Job:
From the listing below, copy each line that contains the word "capital".

Task data:
++++

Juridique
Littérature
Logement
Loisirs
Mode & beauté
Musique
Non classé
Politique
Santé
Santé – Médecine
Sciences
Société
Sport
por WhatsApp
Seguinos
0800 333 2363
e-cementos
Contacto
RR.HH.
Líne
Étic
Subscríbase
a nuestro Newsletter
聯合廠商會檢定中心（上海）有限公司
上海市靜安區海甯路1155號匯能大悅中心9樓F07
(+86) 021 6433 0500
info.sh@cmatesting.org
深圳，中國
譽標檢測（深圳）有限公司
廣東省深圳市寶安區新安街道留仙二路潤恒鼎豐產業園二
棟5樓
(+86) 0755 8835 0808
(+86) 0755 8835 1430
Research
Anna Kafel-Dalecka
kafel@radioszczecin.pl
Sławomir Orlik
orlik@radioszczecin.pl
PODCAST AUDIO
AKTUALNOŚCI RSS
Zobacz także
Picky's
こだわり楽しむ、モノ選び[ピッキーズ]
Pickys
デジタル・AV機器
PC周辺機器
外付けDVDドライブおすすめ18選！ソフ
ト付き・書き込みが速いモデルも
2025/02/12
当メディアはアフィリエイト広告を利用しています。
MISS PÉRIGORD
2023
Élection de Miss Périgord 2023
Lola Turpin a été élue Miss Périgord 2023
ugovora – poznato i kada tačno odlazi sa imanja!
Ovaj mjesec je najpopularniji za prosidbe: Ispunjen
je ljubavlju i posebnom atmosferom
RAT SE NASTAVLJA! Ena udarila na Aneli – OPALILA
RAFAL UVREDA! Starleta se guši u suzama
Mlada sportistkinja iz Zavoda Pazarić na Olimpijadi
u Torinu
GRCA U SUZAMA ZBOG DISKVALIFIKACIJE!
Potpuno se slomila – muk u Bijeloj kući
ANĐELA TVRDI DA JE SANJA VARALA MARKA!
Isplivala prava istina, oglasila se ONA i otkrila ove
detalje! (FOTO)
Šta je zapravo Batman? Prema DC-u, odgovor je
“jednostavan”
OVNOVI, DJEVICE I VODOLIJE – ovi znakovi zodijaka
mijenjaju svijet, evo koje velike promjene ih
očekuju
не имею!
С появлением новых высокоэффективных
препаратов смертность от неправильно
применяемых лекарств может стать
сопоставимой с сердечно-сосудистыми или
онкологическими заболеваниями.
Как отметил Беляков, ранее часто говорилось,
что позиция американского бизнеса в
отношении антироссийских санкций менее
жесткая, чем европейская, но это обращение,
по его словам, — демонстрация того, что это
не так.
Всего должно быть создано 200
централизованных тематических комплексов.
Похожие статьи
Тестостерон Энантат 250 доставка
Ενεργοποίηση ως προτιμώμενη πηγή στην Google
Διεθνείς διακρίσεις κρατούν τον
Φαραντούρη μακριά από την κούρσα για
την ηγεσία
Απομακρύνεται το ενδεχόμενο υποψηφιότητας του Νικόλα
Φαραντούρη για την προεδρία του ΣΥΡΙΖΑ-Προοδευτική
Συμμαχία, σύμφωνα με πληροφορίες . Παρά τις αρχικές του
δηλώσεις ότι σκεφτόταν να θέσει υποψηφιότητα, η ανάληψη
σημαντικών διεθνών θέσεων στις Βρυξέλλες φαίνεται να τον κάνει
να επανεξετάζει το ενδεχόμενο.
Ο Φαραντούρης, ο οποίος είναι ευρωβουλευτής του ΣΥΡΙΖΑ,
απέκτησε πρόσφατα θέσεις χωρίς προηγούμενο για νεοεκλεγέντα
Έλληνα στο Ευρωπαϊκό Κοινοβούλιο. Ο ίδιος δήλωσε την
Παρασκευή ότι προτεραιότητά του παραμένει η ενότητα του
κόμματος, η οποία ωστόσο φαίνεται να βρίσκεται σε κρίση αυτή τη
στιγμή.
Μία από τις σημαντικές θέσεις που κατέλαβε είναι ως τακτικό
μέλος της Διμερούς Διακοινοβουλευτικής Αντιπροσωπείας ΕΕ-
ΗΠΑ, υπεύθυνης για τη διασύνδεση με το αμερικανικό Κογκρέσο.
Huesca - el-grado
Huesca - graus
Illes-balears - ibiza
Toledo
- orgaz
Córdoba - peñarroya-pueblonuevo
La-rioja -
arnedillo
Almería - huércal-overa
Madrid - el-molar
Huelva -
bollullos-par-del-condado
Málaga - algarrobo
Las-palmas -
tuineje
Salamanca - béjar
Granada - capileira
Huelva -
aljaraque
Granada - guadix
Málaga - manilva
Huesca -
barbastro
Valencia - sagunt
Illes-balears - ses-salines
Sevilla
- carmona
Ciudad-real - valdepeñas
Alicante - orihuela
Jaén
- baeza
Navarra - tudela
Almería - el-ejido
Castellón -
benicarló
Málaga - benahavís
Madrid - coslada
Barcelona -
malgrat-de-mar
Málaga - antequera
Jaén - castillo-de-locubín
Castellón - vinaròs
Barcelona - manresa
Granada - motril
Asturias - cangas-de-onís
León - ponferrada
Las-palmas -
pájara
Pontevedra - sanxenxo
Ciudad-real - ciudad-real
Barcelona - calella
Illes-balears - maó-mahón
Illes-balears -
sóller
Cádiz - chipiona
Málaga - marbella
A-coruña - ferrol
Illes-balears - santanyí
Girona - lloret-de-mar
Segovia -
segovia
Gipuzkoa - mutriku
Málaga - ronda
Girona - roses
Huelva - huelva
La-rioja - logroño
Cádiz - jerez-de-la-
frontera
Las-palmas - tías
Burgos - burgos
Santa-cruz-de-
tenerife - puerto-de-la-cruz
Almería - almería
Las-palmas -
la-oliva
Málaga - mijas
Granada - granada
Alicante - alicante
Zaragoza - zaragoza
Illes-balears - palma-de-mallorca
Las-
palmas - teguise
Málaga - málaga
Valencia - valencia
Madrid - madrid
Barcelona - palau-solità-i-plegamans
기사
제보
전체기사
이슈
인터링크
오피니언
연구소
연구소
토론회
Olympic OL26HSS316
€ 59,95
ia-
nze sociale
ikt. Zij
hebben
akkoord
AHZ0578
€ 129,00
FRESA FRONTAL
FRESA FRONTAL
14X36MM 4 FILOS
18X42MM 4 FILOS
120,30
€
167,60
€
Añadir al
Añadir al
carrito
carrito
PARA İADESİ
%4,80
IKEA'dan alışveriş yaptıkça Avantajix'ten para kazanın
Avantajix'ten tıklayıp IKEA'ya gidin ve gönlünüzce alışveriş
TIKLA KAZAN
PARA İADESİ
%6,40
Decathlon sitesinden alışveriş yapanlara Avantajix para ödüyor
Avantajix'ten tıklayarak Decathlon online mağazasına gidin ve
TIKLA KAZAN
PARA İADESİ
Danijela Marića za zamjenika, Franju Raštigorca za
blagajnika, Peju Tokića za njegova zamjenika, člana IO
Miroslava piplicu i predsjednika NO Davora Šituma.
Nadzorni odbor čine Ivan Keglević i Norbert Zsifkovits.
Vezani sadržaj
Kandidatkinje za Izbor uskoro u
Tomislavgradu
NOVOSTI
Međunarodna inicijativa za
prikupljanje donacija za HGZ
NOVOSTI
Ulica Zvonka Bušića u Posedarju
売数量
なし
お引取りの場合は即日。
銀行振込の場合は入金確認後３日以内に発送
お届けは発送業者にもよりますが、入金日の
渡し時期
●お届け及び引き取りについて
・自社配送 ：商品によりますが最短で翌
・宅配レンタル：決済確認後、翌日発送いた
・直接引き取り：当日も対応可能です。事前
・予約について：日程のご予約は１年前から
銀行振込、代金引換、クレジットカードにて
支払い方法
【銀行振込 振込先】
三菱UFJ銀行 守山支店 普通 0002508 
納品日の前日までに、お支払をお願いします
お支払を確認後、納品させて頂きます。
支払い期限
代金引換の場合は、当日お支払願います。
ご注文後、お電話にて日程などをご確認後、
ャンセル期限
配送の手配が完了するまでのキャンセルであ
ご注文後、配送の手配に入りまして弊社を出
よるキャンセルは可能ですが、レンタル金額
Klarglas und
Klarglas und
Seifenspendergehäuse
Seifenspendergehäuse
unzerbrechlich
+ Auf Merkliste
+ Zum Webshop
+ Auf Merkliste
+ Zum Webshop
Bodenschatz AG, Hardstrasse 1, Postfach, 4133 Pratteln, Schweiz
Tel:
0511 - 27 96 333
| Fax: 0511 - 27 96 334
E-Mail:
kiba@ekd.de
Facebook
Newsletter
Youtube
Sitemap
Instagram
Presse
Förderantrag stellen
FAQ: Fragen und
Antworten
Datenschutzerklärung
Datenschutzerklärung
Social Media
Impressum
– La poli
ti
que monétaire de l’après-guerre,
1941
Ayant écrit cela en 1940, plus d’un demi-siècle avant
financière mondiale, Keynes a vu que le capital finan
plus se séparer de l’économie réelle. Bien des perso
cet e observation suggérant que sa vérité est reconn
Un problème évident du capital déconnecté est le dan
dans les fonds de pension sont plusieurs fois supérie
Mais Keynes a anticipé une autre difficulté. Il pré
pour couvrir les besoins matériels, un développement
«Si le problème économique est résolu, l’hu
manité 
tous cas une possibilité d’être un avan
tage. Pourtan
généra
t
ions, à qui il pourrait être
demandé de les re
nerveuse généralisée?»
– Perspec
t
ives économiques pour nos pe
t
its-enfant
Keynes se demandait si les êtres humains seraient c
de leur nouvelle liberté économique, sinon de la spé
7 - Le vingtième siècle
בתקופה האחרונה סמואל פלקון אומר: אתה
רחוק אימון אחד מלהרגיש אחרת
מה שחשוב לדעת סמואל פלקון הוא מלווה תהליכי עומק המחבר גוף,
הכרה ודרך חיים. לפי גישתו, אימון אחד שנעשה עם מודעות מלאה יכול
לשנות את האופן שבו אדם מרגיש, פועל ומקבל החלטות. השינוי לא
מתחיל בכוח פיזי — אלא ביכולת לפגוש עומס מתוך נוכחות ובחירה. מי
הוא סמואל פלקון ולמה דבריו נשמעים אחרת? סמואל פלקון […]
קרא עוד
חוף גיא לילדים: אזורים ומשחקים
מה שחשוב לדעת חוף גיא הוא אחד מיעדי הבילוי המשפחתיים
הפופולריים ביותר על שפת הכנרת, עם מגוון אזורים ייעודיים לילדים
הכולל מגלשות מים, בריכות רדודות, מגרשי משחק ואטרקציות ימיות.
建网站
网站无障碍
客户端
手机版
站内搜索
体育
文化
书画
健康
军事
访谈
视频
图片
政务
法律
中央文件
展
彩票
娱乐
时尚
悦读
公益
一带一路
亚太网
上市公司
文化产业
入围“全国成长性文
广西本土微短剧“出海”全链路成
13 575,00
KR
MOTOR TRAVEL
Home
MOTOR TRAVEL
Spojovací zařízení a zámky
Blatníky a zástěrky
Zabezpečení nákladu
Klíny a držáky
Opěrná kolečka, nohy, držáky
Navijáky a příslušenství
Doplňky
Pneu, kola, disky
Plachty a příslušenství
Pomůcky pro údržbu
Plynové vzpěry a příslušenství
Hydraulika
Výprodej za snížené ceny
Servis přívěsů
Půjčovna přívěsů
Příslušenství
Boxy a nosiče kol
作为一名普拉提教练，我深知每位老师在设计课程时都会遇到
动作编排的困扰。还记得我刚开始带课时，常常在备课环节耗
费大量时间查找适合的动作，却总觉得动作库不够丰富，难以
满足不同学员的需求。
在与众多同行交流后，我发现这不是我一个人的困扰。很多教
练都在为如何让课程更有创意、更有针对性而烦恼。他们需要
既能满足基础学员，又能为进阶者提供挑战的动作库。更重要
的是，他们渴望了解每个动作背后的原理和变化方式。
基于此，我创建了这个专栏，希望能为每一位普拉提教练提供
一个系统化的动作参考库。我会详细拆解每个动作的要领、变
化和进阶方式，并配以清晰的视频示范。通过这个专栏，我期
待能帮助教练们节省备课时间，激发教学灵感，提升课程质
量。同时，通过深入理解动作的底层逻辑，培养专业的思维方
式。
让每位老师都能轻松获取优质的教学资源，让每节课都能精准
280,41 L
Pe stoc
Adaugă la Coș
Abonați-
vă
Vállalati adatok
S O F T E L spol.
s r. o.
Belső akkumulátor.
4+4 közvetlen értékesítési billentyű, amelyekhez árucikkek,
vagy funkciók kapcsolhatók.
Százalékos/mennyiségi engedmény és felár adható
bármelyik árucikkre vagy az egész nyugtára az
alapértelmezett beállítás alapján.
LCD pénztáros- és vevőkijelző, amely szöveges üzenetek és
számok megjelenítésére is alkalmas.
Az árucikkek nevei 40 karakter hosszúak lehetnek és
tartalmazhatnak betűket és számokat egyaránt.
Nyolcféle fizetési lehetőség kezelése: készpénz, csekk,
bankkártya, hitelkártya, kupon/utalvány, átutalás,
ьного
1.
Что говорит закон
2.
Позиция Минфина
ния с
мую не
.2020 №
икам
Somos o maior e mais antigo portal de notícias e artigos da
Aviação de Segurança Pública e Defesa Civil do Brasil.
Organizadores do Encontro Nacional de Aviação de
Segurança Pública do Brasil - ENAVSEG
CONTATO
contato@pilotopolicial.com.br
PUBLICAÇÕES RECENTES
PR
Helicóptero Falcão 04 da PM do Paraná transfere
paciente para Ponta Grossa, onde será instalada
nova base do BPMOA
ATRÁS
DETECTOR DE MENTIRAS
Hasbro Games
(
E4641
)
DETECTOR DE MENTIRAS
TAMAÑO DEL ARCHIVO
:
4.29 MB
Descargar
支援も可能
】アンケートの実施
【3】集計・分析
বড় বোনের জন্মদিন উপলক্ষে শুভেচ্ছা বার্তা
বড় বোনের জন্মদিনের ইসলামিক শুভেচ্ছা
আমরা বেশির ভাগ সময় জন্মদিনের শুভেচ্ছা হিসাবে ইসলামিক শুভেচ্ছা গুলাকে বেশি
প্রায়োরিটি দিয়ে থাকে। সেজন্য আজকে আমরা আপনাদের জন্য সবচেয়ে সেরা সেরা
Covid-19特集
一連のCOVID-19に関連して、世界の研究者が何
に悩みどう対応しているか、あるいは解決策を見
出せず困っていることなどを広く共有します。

++++

Response area:
financière mondiale, Keynes a vu que le capital finan
Un problème évident du capital déconnecté est le dan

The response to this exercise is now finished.